Asked if he’s coached or been around a player as driven and dedicated as Thomas, Seahawks defensive coordinator Kris Richard said: “No. He’s one of a kind.

“And really that’s what makes him a special player is the fact that he can lock in and have intensity and that focus each and every single play and bring the energy.”

Last season Seattle was slogging to a 6-4 start – which actually would look darn good this even-more uneven season. Thomas berated defensive-linemen teammates for passing around sunflower seeds during a routine, walkthrough practice. Thomas saw a lack of focus. The huge linemen saw Thomas as out of line. That sparked an argument on the field — then a détente and new unity.

A few days later the Seahawks gave first-place Arizona its second loss in 11 games. It was the first of eight consecutive victories. Seattle soared past the Cardinals to another NFC West title and into its second consecutive Super Bowl.

Fellow All-Pro defensive back Richard Sherman has played next to Thomas in the Seahawks’ secondary for every game since 2011. Sunday will be Thomas’ 98th consecutive regular-season and postseason start to begin his career. Sherman was asked Wednesday to measure Thomas’ passion for football.

“Between one to 10,” Sherman said, “he’d be a 97.

“That guy, he comes with it. He comes to play every game. He brings it every play, regardless of if he has won or lost a match. In terms of contact, being aggressive, being physical with ball carriers, he’s going to get up and he’s going to tell them about it. He’s been that way since I’ve ever met him. He’s passionate about how he plays, how he approaches the game. And every game, every play, you can depend on him.”

And Thomas depends on Sherman. Especially this season.

The Seahawks have been moving Sherman more around the field to cover opponents’ top wide receivers instead of anchoring him to his left-cornerback spot. Sunday it seems likely Sherman will continue that trend with the probable return of Dallas’ All-Pro Dez Bryant from a broken bone in his foot that has cost him the last five games.

“It’s a clear conscience for me, when he’s moving around and he’s following the No. 1 guy,” Thomas said of Sherman. “I don’t have to worry about the No. 1 guy.”

So Thomas is in favor of Sherman going man-up on Bryant?

“Of course,” he said. “Both hands up.”

Yet want to know why the Seahawks have had the league’s top-ranked defense the previous three seasons? Why, after a miscommunicating start to this one, the Seahawks’ defense has grown to No. 3 overall after dominating San Francisco last week?

Start not with where Sherman plays but with Thomas and his unmatched dedication.
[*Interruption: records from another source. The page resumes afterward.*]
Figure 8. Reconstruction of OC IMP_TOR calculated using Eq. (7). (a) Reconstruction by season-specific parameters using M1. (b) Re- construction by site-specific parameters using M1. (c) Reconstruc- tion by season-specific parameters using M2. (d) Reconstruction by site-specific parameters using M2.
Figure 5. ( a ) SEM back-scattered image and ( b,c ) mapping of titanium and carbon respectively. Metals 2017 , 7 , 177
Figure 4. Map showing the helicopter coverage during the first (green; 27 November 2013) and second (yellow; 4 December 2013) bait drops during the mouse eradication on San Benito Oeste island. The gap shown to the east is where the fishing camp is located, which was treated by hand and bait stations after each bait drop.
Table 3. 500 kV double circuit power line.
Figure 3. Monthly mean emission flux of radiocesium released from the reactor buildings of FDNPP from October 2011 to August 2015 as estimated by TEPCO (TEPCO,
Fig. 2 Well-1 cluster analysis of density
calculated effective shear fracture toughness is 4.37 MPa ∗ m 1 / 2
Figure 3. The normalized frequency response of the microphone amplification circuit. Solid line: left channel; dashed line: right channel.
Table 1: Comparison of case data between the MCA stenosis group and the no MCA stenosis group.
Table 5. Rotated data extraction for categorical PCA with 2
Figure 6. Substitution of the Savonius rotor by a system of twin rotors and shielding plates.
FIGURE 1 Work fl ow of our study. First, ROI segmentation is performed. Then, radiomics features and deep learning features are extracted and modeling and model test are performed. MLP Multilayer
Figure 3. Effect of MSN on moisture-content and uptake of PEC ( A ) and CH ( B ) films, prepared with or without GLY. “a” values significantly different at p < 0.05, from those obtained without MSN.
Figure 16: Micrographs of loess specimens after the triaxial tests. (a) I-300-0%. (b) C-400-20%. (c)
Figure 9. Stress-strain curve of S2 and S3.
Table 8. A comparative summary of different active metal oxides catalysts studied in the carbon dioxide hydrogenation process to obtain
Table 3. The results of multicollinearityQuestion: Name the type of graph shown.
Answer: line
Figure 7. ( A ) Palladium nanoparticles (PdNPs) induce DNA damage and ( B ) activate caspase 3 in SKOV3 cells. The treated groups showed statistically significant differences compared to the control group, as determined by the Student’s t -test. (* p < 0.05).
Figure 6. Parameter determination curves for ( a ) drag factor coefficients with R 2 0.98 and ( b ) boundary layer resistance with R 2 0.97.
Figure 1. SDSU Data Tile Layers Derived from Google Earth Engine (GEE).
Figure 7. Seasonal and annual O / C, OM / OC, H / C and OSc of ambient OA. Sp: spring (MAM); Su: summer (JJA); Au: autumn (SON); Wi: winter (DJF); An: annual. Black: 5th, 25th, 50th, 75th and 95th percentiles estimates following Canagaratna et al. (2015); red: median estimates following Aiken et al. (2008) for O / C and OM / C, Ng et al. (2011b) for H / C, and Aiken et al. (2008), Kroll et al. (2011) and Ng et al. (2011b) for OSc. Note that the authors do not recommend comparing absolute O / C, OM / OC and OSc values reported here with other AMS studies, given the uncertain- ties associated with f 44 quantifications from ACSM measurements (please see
He played the NFC championship game and Super Bowl two weeks later Feb. 1 with a separated shoulder that needed offseason surgery. Initial estimates from the procedure to repair a torn labrum in his left shoulder said he could be out until about now.

He was in the lineup as he always is for the opener at St. Louis.

To say Thomas is intense is like saying Seattle is wet.

Questions to him precede a subsequent bracing and discomfort. He stares back, silently and weirdly, without expression, for what seems like far longer than it actually is. It’s as if he’s sizing up his verbal prey.

“I think it’s definitely contagious,” Sherman said. “He has an infectious personality, despite what you guys may think. He’s a really fun guy to play with. He wants everybody to feel his energy and feed off of his energy, and he also feeds off of the energy of others. It’s always really cool to play with a guy like that.”

Thomas admits he’s so intense he’s not cool, at least not to anyone outside an NFL locker room.

“I’m a real, live football player. I don’t really have good social skills,” he said.

“I’m just a football player that loves the game. When I am out there (on the field), that’s when I can really socialize. … It’s the way I was brought up. My dad loved the game, and he passed it on to me.”

So what would Thomas be doing if he wasn’t a professional football player?

“I’d be playing football,” he said.

“I’ve been riding this wave since I was a little kid, so I’m just going to keep on riding it.”